* _STORED RECORDS_
## Start
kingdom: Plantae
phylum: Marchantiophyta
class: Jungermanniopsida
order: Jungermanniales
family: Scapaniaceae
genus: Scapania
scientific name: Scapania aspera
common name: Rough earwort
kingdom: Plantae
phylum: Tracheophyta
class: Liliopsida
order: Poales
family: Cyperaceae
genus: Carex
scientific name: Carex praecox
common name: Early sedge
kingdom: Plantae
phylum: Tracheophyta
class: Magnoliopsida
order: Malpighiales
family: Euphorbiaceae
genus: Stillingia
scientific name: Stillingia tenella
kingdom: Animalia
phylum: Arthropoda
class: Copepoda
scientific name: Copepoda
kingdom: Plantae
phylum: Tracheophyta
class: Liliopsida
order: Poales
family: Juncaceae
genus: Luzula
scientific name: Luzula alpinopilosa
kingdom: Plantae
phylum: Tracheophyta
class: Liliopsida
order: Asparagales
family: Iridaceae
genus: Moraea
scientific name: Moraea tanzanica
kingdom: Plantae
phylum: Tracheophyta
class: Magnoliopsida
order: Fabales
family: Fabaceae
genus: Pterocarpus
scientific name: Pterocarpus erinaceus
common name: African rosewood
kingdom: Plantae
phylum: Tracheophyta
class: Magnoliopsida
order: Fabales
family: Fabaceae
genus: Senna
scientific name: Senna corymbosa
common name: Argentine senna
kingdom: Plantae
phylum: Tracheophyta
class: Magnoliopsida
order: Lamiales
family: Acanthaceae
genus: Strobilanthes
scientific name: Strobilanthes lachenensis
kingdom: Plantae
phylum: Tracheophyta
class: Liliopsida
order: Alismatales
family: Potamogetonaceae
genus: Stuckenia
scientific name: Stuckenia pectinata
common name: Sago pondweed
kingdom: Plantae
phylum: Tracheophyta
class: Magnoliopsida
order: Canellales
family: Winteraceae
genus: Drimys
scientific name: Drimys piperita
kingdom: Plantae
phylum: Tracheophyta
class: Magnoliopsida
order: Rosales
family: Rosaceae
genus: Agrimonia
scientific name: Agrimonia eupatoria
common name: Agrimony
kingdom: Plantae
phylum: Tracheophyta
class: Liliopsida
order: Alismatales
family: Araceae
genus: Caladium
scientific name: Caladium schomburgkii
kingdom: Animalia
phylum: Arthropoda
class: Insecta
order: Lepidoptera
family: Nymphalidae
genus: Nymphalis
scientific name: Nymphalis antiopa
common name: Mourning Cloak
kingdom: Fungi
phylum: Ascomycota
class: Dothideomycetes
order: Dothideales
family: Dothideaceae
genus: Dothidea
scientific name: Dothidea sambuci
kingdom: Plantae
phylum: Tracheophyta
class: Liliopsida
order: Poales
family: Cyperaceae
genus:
## End
* _CHALLENGE_
Give everything from the line containing "genus: Luzula" down to the line containing "common name: Mourning Cloak", both included, as a JSON list of strings with one string per line and blank lines left out.

* _FULL RESPONSE_
[
  "genus: Luzula",
  "scientific name: Luzula alpinopilosa",
  "kingdom: Plantae",
  "phylum: Tracheophyta",
  "class: Liliopsida",
  "order: Asparagales",
  "family: Iridaceae",
  "genus: Moraea",
  "scientific name: Moraea tanzanica",
  "kingdom: Plantae",
  "phylum: Tracheophyta",
  "class: Magnoliopsida",
  "order: Fabales",
  "family: Fabaceae",
  "genus: Pterocarpus",
  "scientific name: Pterocarpus erinaceus",
  "common name: African rosewood",
  "kingdom: Plantae",
  "phylum: Tracheophyta",
  "class: Magnoliopsida",
  "order: Fabales",
  "family: Fabaceae",
  "genus: Senna",
  "scientific name: Senna corymbosa",
  "common name: Argentine senna",
  "kingdom: Plantae",
  "phylum: Tracheophyta",
  "class: Magnoliopsida",
  "order: Lamiales",
  "family: Acanthaceae",
  "genus: Strobilanthes",
  "scientific name: Strobilanthes lachenensis",
  "kingdom: Plantae",
  "phylum: Tracheophyta",
  "class: Liliopsida",
  "order: Alismatales",
  "family: Potamogetonaceae",
  "genus: Stuckenia",
  "scientific name: Stuckenia pectinata",
  "common name: Sago pondweed",
  "kingdom: Plantae",
  "phylum: Tracheophyta",
  "class: Magnoliopsida",
  "order: Canellales",
  "family: Winteraceae",
  "genus: Drimys",
  "scientific name: Drimys piperita",
  "kingdom: Plantae",
  "phylum: Tracheophyta",
  "class: Magnoliopsida",
  "order: Rosales",
  "family: Rosaceae",
  "genus: Agrimonia",
  "scientific name: Agrimonia eupatoria",
  "common name: Agrimony",
  "kingdom: Plantae",
  "phylum: Tracheophyta",
  "class: Liliopsida",
  "order: Alismatales",
  "family: Araceae",
  "genus: Caladium",
  "scientific name: Caladium schomburgkii",
  "kingdom: Animalia",
  "phylum: Arthropoda",
  "class: Insecta",
  "order: Lepidoptera",
  "family: Nymphalidae",
  "genus: Nymphalis",
  "scientific name: Nymphalis antiopa",
  "common name: Mourning Cloak"
]